Mechitharine (Mechitharine Kloster Likör) is an aromatic herb liqueur produced by the Armenian Mechitarist monks in Vienna. The liquor is prepared according to a secret recipe containing herbs roots and fruits – the precise ingredients and recipe remain a secret. Commercial Mechitharine production started in 1889, it is still produced today and sold commercially by the Mechitarist monks.

==History==
Mechitharine was first mentioned in an Armenian manuscript dating back to 1680. Before mass commercialization, Mechitharine was produced by the monks in Modon, Greece from 1701 to 1715. Liquor production followed the path of the displaced Mechitarists monks; Mechitharine was produced in Venice (1717-1773) then in Trieste (1773-1810) and finally in Vienna since 1811.

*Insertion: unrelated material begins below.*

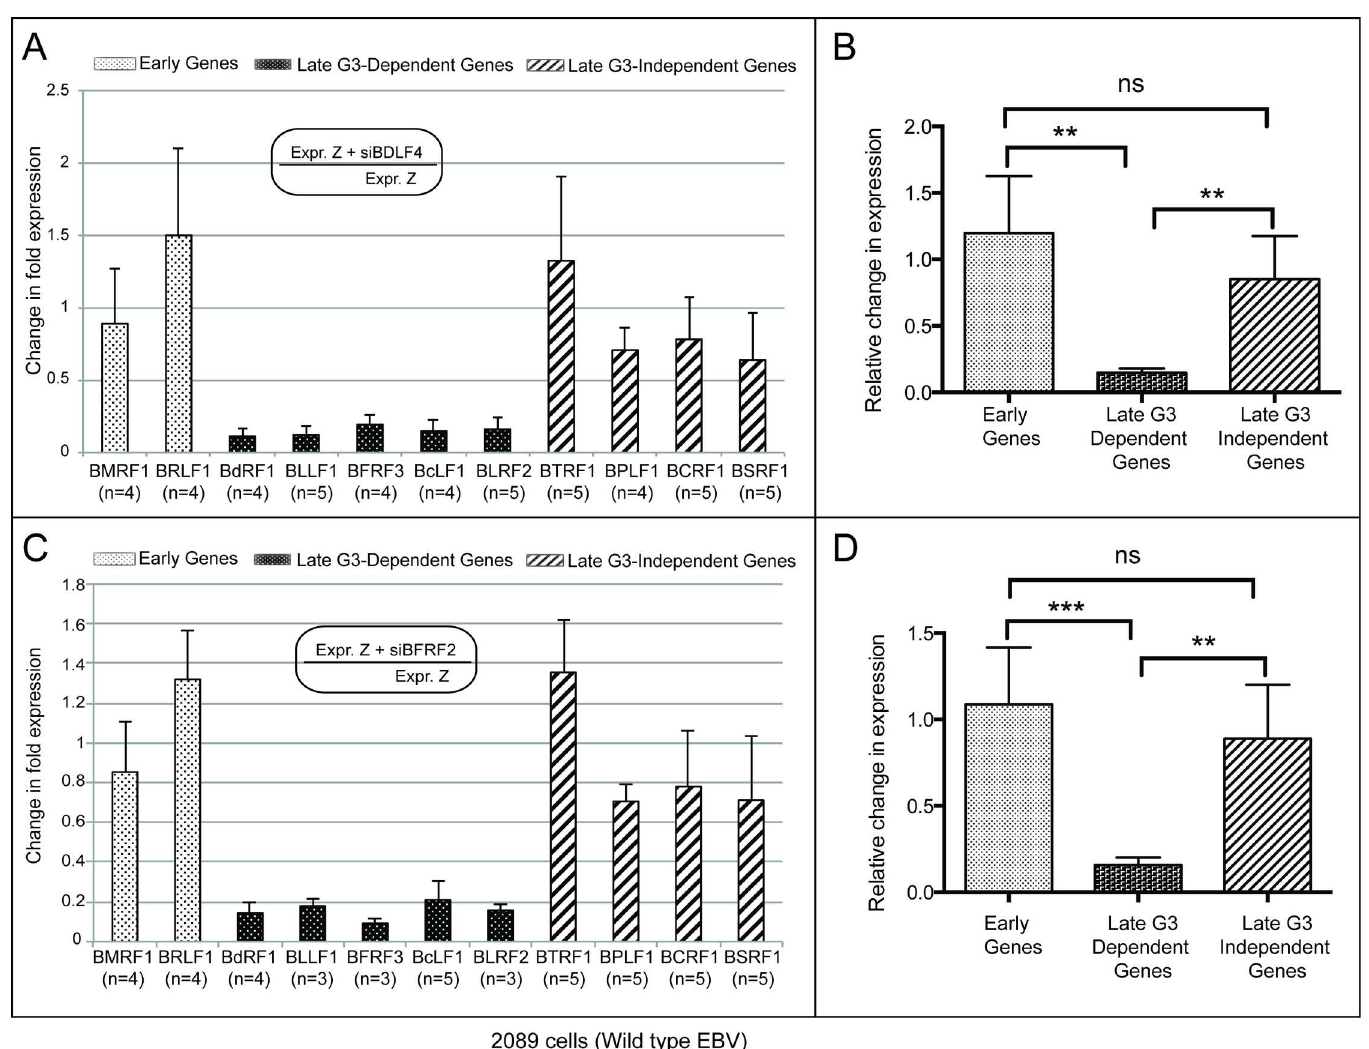
Fig 7. The late gene regulators BDLF4 and BFRF2 are dispensable for expression of BGLF3-independent late genes. The bar graph depicts the effect of silencingexpressionof BDLF4 (panelA) and BFRF2 (panel C) on the level of eleven transcripts that represent early, late BGLF3-dependentand late BGLF3-independentlytic genes. The experiments were performed in 2089 cells transfected with empty vector, ZEBRA or ZEBRA plus the indicatedsiRNA. The cells were harvested48h after transfection. The data were compiledfrom replicateexperiments indicatedfor each transcript by (n). The bar graphs in panels (B) and (D) illustrate combinedchangesin fold expressionamong the three subclassesof lytic genesas a result of transfectingsiBDLF4 or siBFRF2. Asterisks denotestatistically significantdifferences; ns, mark non-statistically significantdifference; G3, BGLF3, and Z,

According to an article published on January 8, 2018 in the German newspaper Die Zeit, the secret recipes for Mechitharine's six varieties are considered partially lost, following the death of one of the Armenian Fathers responsible for its production. The sole surviving Father with knowledge of the recipes production lives with advanced dementia, making him unable to ordain a younger brother in the art of creating the liqueur. The monastery projects it has enough stock for the next two years, and the current cellar master is working to reconstruct the recipes using purchasing records and chemical analysis.

==Types==
Mechitharine is available in six flavors with varying degrees of sweetness: "Edelsüß" (precious-sweet), "süß" (sweet), "Halbbitter" (half bitter), Bitter, Edelbitter and Cordiale.